In this post I describe a setup where you use a Raspberry Pi to automate the backup of your databases.

We will have to install and configure the Raspberry Pi first. Then we will create a user with limited rights on our server. We will use this user to connect to the server and perform the backups.

Download raspbian

You can download Raspbian on the official website. Unzip the image:

cd Downloads
unzip 2017-04-10-raspbian-jessie-lite.zip
# Output
Archive:  2017-04-10-raspbian-jessie-lite.zip
  inflating: 2017-04-10-raspbian-jessie-lite.img  

Find the SD card

Plug the SD card and use dmesg to find it:

dmesg | tail
# Output
[  138.753330] CIFS VFS: Error connecting to socket. Aborting operation.
[  138.753386] CIFS VFS: Error connecting to socket. Aborting operation.
[  138.753690] CIFS VFS: cifs_mount failed w/return code = -113
[  138.753717] CIFS VFS: cifs_mount failed w/return code = -113
[  138.753725] CIFS VFS: cifs_mount failed w/return code = -113
[  138.753769] CIFS VFS: cifs_mount failed w/return code = -113
[ 4170.871943] sd 6:0:0:0: [sde] 125042688 512-byte logical blocks: (64.0 GB/59.6 GiB)
[ 4170.876516]  sde: sde1

The card is sde1.

Copy the image to the SD card

cd ~/Downloads
sudo dd bs=4M if=2017-04-10-raspbian-jessie-lite.img of=/dev/sde status=progress conv=fsync

Check the image

We copy the image on the SD card on our computer:

sudo dd bs=4M if=/dev/sde of=from-sd-card.img status=progress

Then we truncate it to the size of the original image since our SD card is probably larger than the original image:

sudo truncate --reference 2017-04-10-raspbian-jessie.img from-sd-card.img
sudo diff -s from-sd-card.img 2017-04-10-raspbian-jessie.img

There should be no difference between the truncated image and the original.

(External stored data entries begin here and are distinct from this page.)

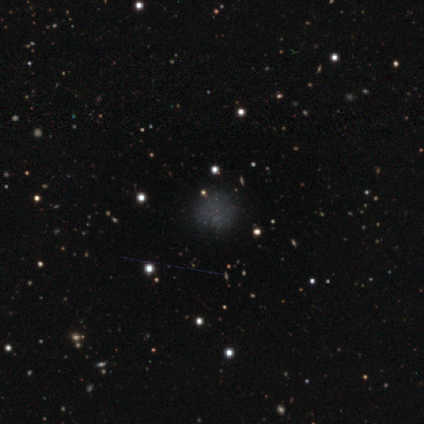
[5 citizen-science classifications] Q: Smooth or featured?
A: smooth (60%); runner-up: featured or disk (40%)
Q: How rounded?
A: round (100%)
Q: Merging?
A: none (100%)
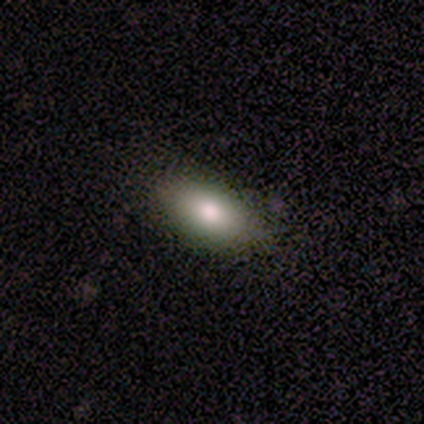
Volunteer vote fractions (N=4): smooth_or_featured: smooth (p=1.00)
how_rounded: in between (p=1.00)
merging: none (p=1.00)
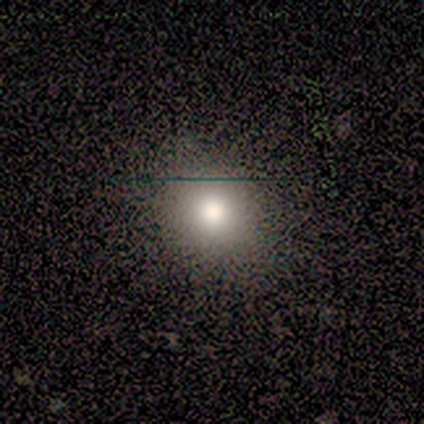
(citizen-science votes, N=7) smooth 86%, star or artifact 14%, featured or disk 0%. Down the decision tree: how rounded — round (83%); merging — none (83%).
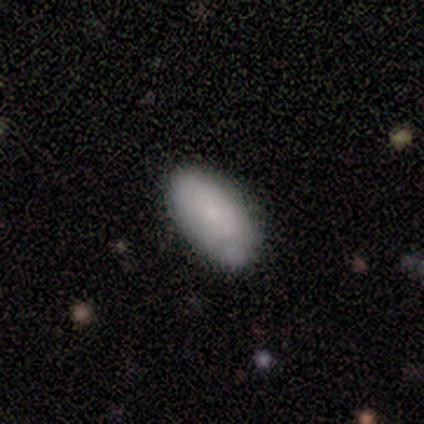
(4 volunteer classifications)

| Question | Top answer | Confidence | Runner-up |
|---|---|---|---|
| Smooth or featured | smooth | 75% | featured or disk (25%) |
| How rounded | in between | 100% | — |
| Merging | none | 100% | — |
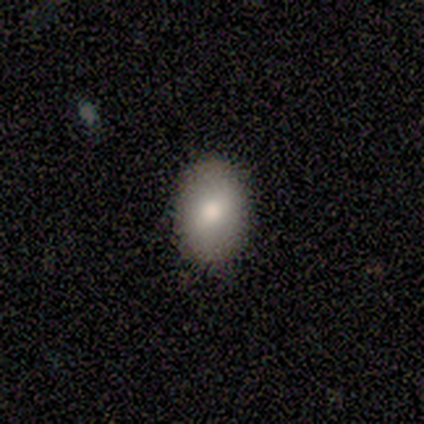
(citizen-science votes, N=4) Smooth or featured? smooth (100%)
How rounded? in between (100%)
Merging? none (75%)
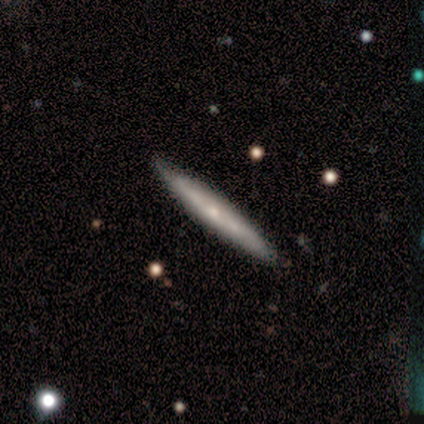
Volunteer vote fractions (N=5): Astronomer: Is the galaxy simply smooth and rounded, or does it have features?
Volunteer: featured or disk — 60% (runner-up: smooth, 40%).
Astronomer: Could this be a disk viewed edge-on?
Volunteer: yes — 100%.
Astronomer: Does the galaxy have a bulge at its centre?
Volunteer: rounded — 67%.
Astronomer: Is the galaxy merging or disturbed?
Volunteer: none — 60% (runner-up: minor disturbance, 40%).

Finally we run sync. This will ensure the write cache is flushed and that it is safe to unmount your SD card.

Authorize SSH

For security reasons, SSH is disabled by default on raspbian now. We can enable it by adding an empty file named ssh in /mnt/rasp.

sudo mkdir /mnt/rasp
sudo mount /dev/sde1 /mnt/rasp
sudo touch /mnt/rasp/ssh
umount /dev/sde1 /dev/sde1

Warning: if the RPi is not restarted properly before the first successful SSH connection, the SD card will have to be re-imaged. In short, don’t try to connect the raspberry pi before putting the ssh file

Updating the Raspberry Pi

Place the card in the raspberry pi and plug the power.

We connect to the Raspberry Pi with:

ssh pi@raspberrypi
# password is raspberrypi

We start by changing the password:

passwd

Then we change the hostname:

sudo hostnamectl set-hostname backuppi

We perform updates and install useful software

sudo apt-get update
sudo apt-get upgrade
sudo apt-get install git tree vim zsh cifs-utils rpi-update
sudo rpi-update

Remove password authentication

We create a SSH key:

ssh-keygen

This might be useful at some point but we will not use it right now.

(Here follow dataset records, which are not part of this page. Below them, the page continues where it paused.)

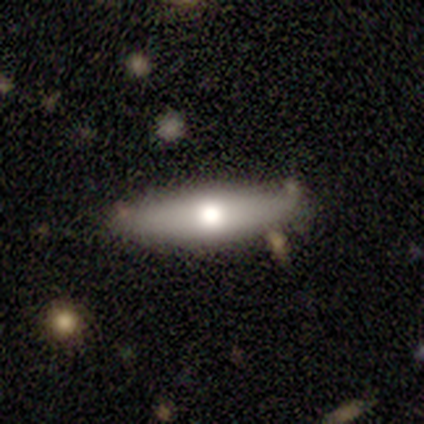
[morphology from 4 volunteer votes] type=featured or disk (75%); edge-on=no (67%); bar=no (100%); spiral arms=no (100%); bulge=large (50%, tied with moderate); merging=none (75%).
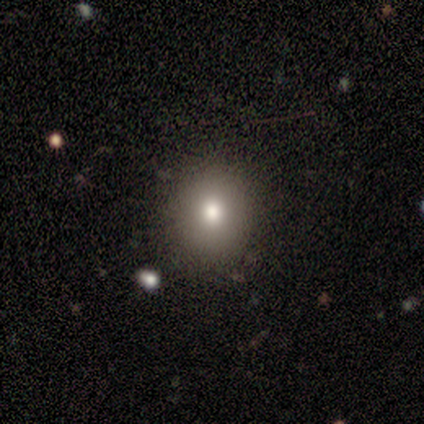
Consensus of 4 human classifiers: Smooth or featured: smooth — 75% (featured or disk — 25%)
How rounded: round — 100%
Merging: none — 75% (major disturbance — 25%)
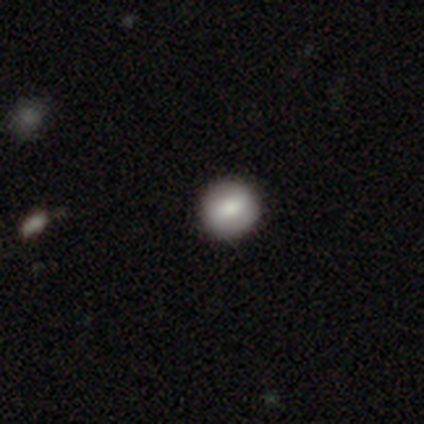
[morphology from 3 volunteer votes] smooth-or-featured: featured or disk: 67% | smooth: 33% | star or artifact: 0%
  disk-edge-on: yes: 50% (tied) | no: 50% (tied)
    edge-on-bulge: rounded: 100% | boxy: 0% | none: 0%
  merging: none: 100% | minor disturbance: 0% | major disturbance: 0% | merger: 0%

We add our computer public SSH key to the file ~/.ssh/authorized_keys. And we test the authentication with the public SSH key.

Then we remove password authentication by modifying /etc/ssh/sshd_config

sudo vim /etc/ssh/sshd_config

/etc/ssh/sshd_config

PasswordAuthentication no

Add a new user

We add a new user backupuser with:

sudo adduser backupuser

We enter a strong password. And we impersonate the user to perform the configuration:

sudo su - backupuser

We should see that we are now the user backupuser and that our home directory is coherent with this.

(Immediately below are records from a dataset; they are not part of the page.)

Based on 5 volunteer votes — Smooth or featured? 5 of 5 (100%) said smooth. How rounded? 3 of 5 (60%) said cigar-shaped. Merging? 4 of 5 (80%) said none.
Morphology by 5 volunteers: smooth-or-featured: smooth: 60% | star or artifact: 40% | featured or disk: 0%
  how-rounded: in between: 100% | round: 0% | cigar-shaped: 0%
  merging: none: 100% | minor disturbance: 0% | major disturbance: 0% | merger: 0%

Add Public Key Authentication

We generate a new key pair with

ssh-keygen

We leave the passphrase blank: this user will have to connect automatically to the servers.

We can display the created public key with:

cat ~/.ssh/id_rsa.pub

backupuser on the server

We create the user backupuser on our server and configure it so that the user backupuser on our Raspberry Pi can SSH to our server.

Add a user backupuser

sudo adduser backupuser

Add the public key

We create the directory /home/backupuser/.ssh and the file authorized_keys:

sudo su - backupuser
mkdir ~/.ssh
touch ~/.ssh/authorized_keys

We add the public key generated on our Raspberry Pi to the file /home/backupuser/.ssh/authorized_keys.

sudo vim ~/.ssh/authorized_keys

And we can stop impersonating backupser on our server.

exit

Now we can go back to our Raspberry Pi and test the connection to the server:

ssh myserver.net

We should be logged in as backupuser on our server.

Configure chroot on the server

Install chroot

On the server, as the normal user we install chroot with:

sudo apt-get install dchroot debootstrap

Add the follwing line in /etc/ssh/sshd_config. Note that you can have only one configuration line with Subsystem sftp ..., otherwise your ssh server will fail starting.

/etc/ssh/sshd_config

Subsystem sftp internal-sftp

Create a chroot jail

Create a chroot jail by adding the follwing lines at the end of the file /etc/ssh/sshd_config:

/etc/ssh/sshd_config

Match User backupuser
  ChrootDirectory /home/backupuser
  AllowTcpForwarding no

The directory /home/backupuser must be owned by ROOT

To make the user ROOT the owner of /home/backupuser we can use:

chown -R root:root /home/backupuser

Now save an restart the SSH server.

sudo service ssh restart

If we try to connect from the Raspberry Pi to the server using SSH the connection will be closed. This is normal.

Copying necessary files

The way chroot works is that the user is confined to /home/backupuser/, which means that the user cannot access /bin/bash, /bin/ls, and so on…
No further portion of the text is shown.